Unlocking the Potential of Adsorption in Distillery Wastewater Treatment: a Comprehensive Review

The world's top two producers of sugarcane are India and Brazil. After China, India is the second-largest manufacturer of alcoholic beverages. The distillery industry in India produces a huge amount of wastewater that is often released untreated into water bodies. Different distilleries have common pollutants that are being discharged into water bodies including wastewater, chemicals and solvents, cooling water, and agricultural runoff. Water pollution due to distilleries is causing a significant impact on the water's quality, making it unsafe for human consumption, aquatic life, and other uses and damaging the soil due to inadequately treated and indiscriminately disposed effluents. Heavy metals and organic contaminants have a major influence on the contamination of water bodies. The various adsorbents and their efficiency in distillery wastewater treatment are examined in this comprehensive review.
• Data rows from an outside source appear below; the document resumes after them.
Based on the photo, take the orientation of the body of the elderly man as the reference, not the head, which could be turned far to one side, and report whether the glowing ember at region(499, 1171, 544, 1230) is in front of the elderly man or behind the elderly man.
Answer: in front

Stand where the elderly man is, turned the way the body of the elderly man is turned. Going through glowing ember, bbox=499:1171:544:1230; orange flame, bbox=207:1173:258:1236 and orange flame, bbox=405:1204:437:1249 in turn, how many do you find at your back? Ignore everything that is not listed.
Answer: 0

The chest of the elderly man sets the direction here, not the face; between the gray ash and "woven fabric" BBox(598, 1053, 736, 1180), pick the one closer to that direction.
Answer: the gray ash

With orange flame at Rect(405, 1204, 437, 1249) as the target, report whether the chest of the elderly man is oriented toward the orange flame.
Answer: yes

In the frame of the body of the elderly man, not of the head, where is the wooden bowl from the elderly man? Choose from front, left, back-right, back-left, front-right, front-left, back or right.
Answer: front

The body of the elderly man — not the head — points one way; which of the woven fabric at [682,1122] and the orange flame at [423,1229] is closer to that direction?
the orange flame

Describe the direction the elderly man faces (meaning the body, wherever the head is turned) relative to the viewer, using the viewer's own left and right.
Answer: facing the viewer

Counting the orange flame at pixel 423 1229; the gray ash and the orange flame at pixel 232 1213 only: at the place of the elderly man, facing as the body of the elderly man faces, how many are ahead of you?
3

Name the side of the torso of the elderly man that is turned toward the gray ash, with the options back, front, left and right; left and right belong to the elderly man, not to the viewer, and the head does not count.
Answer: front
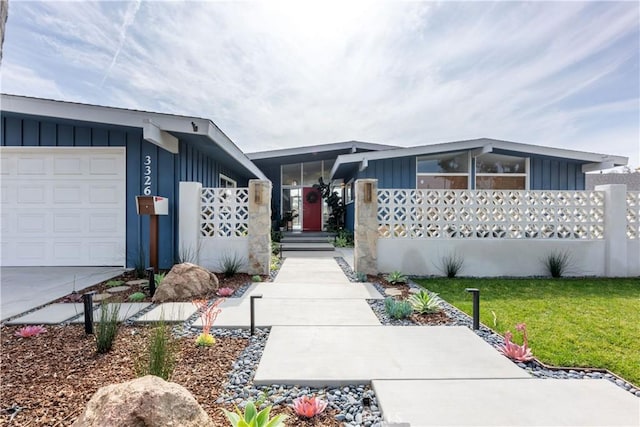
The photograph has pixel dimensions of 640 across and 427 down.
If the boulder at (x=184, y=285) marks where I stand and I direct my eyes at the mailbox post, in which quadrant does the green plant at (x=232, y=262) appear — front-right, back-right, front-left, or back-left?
front-right

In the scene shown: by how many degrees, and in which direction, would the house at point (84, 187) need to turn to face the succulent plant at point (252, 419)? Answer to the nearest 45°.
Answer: approximately 45° to its left

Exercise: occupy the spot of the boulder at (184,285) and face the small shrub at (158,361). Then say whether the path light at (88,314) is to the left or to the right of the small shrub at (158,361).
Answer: right

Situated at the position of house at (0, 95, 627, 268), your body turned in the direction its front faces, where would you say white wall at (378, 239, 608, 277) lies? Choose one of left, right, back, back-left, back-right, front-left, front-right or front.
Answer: left

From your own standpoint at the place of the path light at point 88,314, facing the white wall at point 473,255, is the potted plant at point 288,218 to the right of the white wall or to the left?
left

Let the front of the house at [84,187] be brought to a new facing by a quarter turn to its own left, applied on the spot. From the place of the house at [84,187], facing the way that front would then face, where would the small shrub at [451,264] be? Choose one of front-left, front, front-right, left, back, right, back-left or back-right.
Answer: front

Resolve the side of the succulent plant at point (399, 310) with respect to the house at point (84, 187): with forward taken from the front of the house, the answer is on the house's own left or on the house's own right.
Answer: on the house's own left

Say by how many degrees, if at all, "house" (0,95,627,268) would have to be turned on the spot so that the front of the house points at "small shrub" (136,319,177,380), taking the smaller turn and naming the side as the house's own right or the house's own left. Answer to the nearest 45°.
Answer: approximately 45° to the house's own left

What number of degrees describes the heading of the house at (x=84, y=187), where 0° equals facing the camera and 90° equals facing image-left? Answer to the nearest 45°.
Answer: approximately 0°

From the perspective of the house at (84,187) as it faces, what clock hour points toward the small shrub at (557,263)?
The small shrub is roughly at 9 o'clock from the house.

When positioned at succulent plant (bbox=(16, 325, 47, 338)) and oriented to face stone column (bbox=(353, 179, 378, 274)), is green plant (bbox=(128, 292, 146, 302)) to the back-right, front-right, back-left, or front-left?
front-left

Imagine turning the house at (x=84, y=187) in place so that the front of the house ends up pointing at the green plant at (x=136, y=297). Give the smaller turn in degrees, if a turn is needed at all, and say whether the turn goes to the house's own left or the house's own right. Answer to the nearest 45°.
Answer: approximately 45° to the house's own left

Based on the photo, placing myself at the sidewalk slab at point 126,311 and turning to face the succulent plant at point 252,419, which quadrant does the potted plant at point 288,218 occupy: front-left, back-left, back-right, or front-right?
back-left

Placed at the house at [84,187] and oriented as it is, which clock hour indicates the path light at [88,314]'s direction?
The path light is roughly at 11 o'clock from the house.

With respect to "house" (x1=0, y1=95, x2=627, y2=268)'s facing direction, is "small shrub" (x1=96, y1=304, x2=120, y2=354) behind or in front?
in front

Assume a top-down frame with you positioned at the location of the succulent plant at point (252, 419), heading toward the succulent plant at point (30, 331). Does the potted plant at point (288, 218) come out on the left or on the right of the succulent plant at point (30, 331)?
right

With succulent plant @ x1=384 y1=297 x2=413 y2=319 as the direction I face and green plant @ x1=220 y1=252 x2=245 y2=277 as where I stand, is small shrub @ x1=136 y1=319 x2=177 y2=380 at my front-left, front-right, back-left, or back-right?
front-right

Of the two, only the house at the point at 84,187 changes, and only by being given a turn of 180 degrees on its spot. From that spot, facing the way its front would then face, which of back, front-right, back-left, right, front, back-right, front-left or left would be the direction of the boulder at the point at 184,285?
back-right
The adsorbents like sugarcane bagasse, zeolites, chitosan, activated carbon, fly ash, and clay minerals are studied for the effective and economical treatment of distillery wastewater by researchers and are reviewed in this paper. The review of the relevant literature shows that the maximum removal efficiencies of organic matter and heavy metals vary between 44 and 99.8% with optimal pH from 2 to 7 and contact time varying from 1 to 24 h. A bibliometric study is also mentioned in this paper to justify the need for the study of distillery wastewater using adsorbents. Sustainable and economic criteria are studied through the life cycle assessment of different adsorbents for the treatment of wastewater. Overall, 78 research papers are reviewed in this paper. It has been shown that naturally occurring adsorbents and adsorbents made from agricultural waste may effectively treat distillery effluent in place of commercial activated carbons. However, it has been determined that there are still some open questions about the optimization and commercialization of suitable adsorbents, as well as the application, regeneration, reuse, and safe disposal of loaded adsorbents. Finally, the potential directions of the contamination biosorption study are presented.